What's happening: The mushroom industry is so far sanguine about "The Last of Us," the apocalyptic HBO series in which a fungus infects the world, turning people into mushroom zombies.
What they're saying: Mushrooms are increasingly popular — named "ingredient of the year" in a New York Times article in 2022, notes Mushroom Council spokesperson Eric Davis.
- "So it’s no surprise to now see them on new television programs. We are confident that people will continue to load their plates with delicious, nutritious and fresh mushrooms — maybe even while they catch the latest episode.”
- The zombie heads in "The Last of Us" look a lot like "delicious" chicken of the woods mushrooms, and "you can never turn me off those," said Jennifer Knox, a poet in Iowa, who is curating a public art project about mushrooms called Mycyowa.

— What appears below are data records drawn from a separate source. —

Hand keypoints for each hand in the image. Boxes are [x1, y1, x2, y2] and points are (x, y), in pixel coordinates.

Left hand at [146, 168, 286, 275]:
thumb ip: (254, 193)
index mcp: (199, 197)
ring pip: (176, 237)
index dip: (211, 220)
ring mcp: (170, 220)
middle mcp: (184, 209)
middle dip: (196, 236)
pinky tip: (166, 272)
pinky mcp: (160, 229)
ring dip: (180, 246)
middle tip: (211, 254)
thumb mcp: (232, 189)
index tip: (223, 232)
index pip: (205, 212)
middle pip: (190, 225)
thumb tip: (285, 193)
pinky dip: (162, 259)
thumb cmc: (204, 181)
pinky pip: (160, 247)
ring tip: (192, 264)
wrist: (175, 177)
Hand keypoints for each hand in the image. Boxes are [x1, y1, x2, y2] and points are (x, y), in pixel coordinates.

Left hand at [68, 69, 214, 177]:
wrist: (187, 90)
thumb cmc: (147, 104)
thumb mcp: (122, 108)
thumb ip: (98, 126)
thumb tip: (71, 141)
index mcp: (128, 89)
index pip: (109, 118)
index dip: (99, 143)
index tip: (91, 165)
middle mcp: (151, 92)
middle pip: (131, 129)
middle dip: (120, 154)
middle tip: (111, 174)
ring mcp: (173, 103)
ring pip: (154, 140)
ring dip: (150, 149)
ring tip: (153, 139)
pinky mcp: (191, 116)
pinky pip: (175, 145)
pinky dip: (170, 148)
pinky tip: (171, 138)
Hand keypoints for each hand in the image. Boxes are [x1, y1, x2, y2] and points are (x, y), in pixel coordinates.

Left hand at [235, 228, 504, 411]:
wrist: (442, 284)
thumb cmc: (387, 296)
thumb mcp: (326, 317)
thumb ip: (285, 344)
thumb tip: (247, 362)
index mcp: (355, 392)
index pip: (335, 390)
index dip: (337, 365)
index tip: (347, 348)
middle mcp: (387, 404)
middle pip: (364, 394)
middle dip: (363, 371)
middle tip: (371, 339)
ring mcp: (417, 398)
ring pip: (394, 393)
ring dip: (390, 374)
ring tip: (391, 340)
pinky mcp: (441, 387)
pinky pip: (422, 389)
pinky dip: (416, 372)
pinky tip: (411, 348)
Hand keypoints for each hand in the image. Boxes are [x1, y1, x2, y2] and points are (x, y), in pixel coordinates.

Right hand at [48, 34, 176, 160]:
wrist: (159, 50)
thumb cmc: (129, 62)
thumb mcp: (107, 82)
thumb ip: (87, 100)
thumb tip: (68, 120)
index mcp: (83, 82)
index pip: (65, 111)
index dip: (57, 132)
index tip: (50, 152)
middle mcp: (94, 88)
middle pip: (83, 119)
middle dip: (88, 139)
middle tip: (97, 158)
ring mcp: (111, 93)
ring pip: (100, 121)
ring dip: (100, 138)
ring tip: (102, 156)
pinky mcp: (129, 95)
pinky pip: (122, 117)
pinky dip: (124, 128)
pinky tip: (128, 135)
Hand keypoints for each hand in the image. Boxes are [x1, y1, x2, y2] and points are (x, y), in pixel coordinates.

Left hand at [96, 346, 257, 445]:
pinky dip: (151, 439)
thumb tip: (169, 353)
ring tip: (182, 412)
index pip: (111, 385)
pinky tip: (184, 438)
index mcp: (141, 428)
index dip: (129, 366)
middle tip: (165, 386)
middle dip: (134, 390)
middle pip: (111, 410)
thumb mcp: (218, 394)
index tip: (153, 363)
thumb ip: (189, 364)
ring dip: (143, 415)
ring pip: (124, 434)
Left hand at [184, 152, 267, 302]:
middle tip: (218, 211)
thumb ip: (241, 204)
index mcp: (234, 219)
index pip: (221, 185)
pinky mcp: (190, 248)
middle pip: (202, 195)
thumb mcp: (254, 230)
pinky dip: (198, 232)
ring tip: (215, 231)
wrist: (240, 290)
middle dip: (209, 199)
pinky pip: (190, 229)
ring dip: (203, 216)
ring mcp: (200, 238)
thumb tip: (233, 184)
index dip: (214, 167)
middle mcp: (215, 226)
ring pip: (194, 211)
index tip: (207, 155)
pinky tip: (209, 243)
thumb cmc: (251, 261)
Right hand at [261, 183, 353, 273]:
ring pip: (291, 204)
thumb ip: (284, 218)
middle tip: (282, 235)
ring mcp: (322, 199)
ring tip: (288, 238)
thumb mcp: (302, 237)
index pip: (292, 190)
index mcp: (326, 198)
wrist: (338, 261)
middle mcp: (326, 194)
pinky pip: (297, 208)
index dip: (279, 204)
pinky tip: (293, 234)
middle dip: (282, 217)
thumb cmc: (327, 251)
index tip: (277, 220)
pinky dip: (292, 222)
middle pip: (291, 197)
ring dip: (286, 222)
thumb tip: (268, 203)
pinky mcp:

The other side: "How the f**k am I supposed to eat mushrooms now after watching 'The Last of Us' because everyone's head becomes a f**king mushroom," comedian Matt Rogers said on the popular comedy podcast "Las Culturistas," in a recurring segment called "I don't think so, honey."
- On Twitter, views were mixed after Axios asked what the show was doing to mushroom cravings.
- "Mushrooms are still both amazing and terrifying. I will continue to eat them, and respect them as our true inevitable overlords. (In a few million years)," reads one tweet.
By the numbers: Inflation may actually be more problematic than zombies for mushroom sales in the U.S.
- Folks are buying less fresh produce, and more frozen to deal with rising prices. U.S. consumers bought $1.3 billion worth of fresh mushrooms last year, down 4% from 2021 (though up from 2019), per a report from the Mushroom Council.
Zoom out: Chicken of the woods aside, the mushrooms on "The Last of Us" don't resemble what most folks buy at the store — so the impact on mushroom sales will likely be minimal, said Angela Lee, a marketing professor at Kellogg School of Management at Northwestern University.
- It might even mean an increase in sales — because it will put mushrooms on top of consumers' minds when they're thinking "what should I make?"
The bottom line: The human fascination with fungus goes back more than a century. And viewers of the show so far appear more concerned about the prospect of a fungi-fueled pandemic than their appetite for shitakes, etc.
- Mycologists told Slate we don't need to worry. Not yet anyway.